**PASSAGE SHOWN**:
═══

If you’re starting to learn about slab pottery, you may have come across the term ‘hard slab pottery’ and wondered what it is.
Slab pottery can be made when the clay slab is still soft and flexible. This is soft slab construction. Or it can be made when the clay slab has been left to dry out to the point of being leather hard. This is hard slab pottery, also known as stiff slab construction.
Whether you choose to make your pottery out of soft or hard slabs, depends on what you want to make. Here are some of the benefits and features of working with stiff slabs of clay.
Why Choose Hard Slab Pottery?
Soft slabs of clay are very flexible and great if you want to make smaller curved pieces of pottery. If handled carefully, they can be bent, draped, and folded easily to create nice fluid curved shapes.
However, it’s hard to build larger pieces using soft slabs. This is because a large soft slab will flop, stretch and collapse. A soft slab doesn’t have the strength or rigidity to support itself when it reaches a certain size.
This is why working with hard or stiff slabs is preferable when you are making larger pieces. Ranging from medium to large-sized vases, or much larger sculptural ceramic work.
Hard slab pottery is also the recommended technique if you are making angular pieces. It is easier to create well-crafted edges and angles when you are working with firmer clay.

═══

Rendered chart images
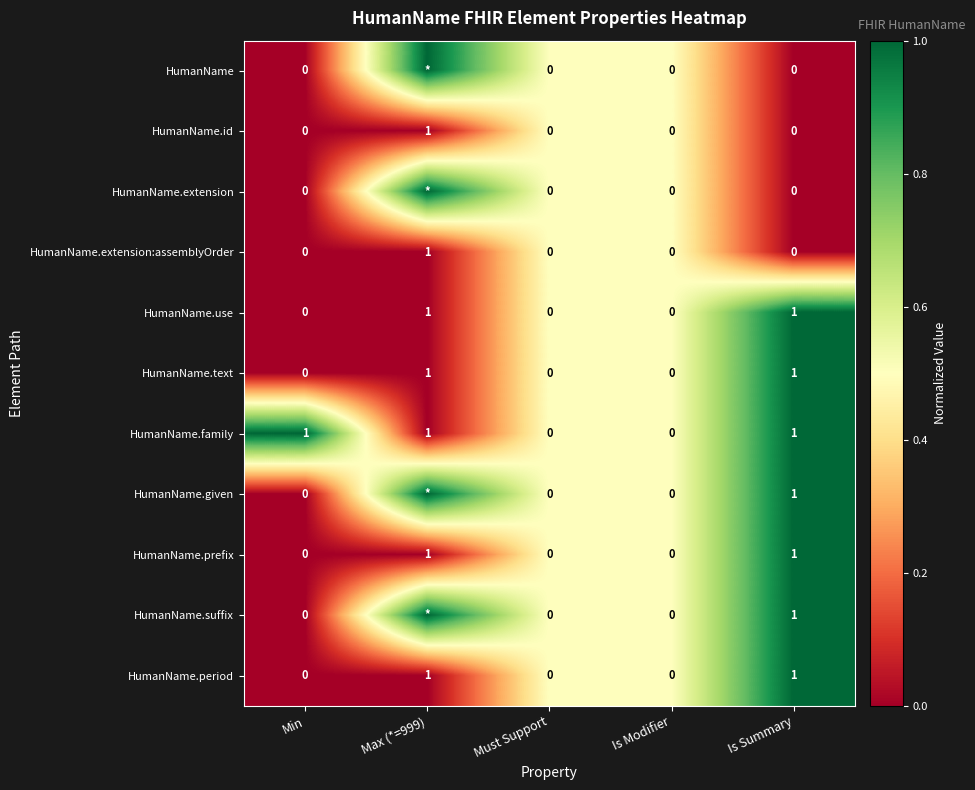

The HumanName.use series shows 0 at Min. True or false?

True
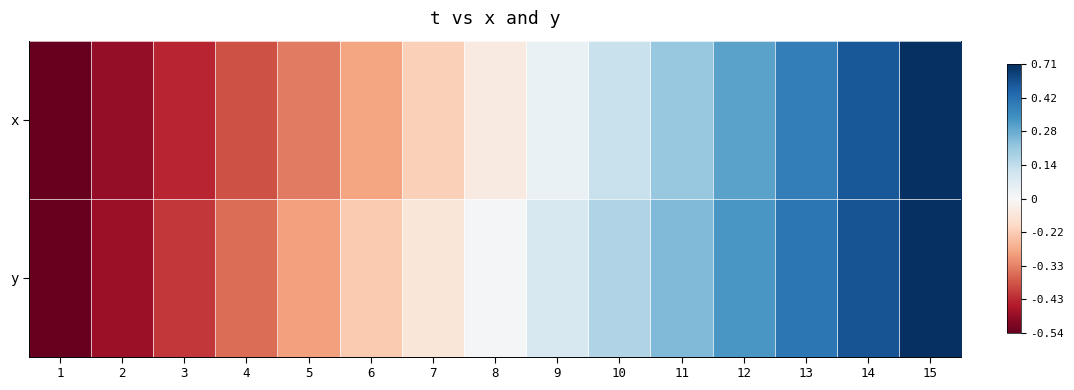

Reading left to right, extract all data points from this chart.

x: 1=-1.0	2=-0.9	3=-0.8	4=-0.6	5=-0.5	6=-0.4	7=-0.2	8=-0.1	9=0.1	10=0.2	11=0.4	12=0.5	13=0.7	14=0.8	15=1.0
y: 1=-1.0	2=-0.9	3=-0.7	4=-0.6	5=-0.4	6=-0.3	7=-0.1	8=0.0	9=0.2	10=0.3	11=0.4	12=0.6	13=0.7	14=0.9	15=1.0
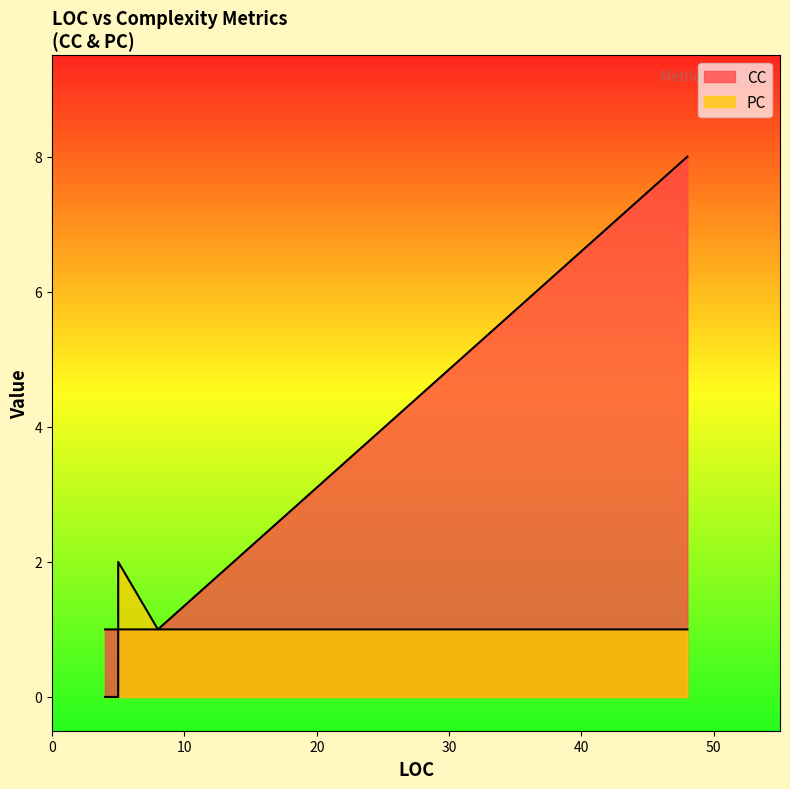

Count the number of data series in this chart.

2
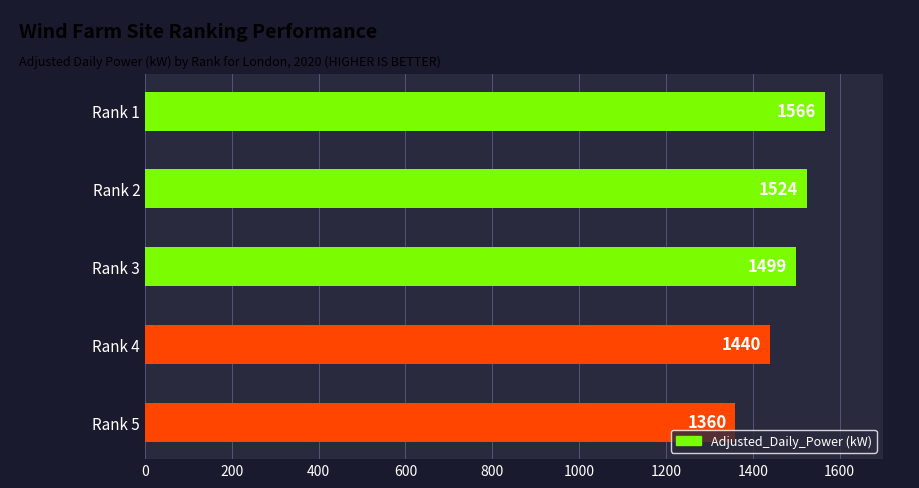

At which label is the value closest to 1463?

Rank 4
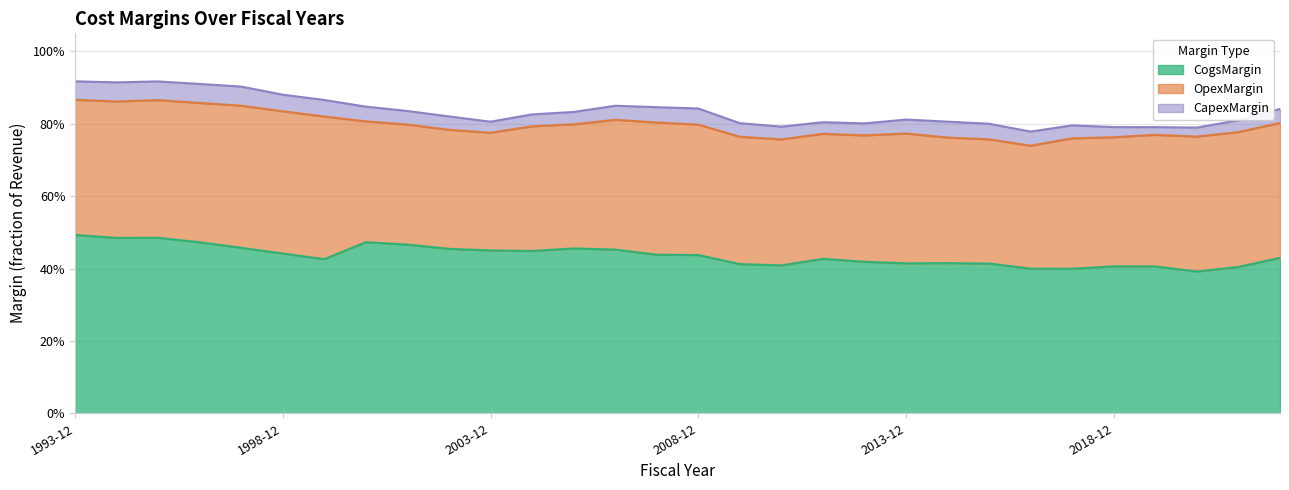

How many data points does each series have?

30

═══

**ACTIVITY LIST**:
1. According to the text on slab pottery, what other name is hard slab pottery known by?
2. In the slab pottery text, rewrite the part from "Whether you choose" to "sculptural ceramic work.", swapping "collapse" for "sag".
3. Carry on the text about hard slab pottery from its last sentence.

**EXPECTED RESULTS**:
1. Stiff slab construction.

2.
Whether you choose to make your pottery out of soft or hard slabs, depends on what you want to make. Here are some of the benefits and features of working with stiff slabs of clay.
Why Choose Hard Slab Pottery?
Soft slabs of clay are very flexible and great if you want to make smaller curved pieces of pottery. If handled carefully, they can be bent, draped, and folded easily to create nice fluid curved shapes.
However, it’s hard to build larger pieces using soft slabs. This is because a large soft slab will flop, stretch and sag. A soft slab doesn’t have the strength or rigidity to support itself when it reaches a certain size.
This is why working with hard or stiff slabs is preferable when you are making larger pieces. Ranging from medium to large-sized vases, or much larger sculptural ceramic work.

3.
How to Make Hard Slab Ceramics
Usually making hard slab ceramics involves cutting out sections of a clay slab, and assembling the pieces together. This can feel a bit like putting together a jigsaw puzzle.
As such, stiff slab construction is often used for pottery that has an architectural quality. Usually, it involves working to a plan and cutting the slabs out with a template, then finally building the piece by joining the different sections together.
What Exactly is a Hard Slab?
Hard or stiff slabs are clay slabs that have been allowed to dry to the point of being leather hard.
However, there are different stages in clay becoming leather hard. The drying process is a gradual one, but it can be helpful to divide the leather hard stage into 3 sections. They are the early, middle, and late stages of being leather hard.
The Early Stage of Leather Hard Clay Slabs
In the early stages of being leather hard, the clay is stiff and can be handled without losing its shape.
However, at this stage, the clay slab will still have enough moisture in it so that you can bend it carefully without it cracking.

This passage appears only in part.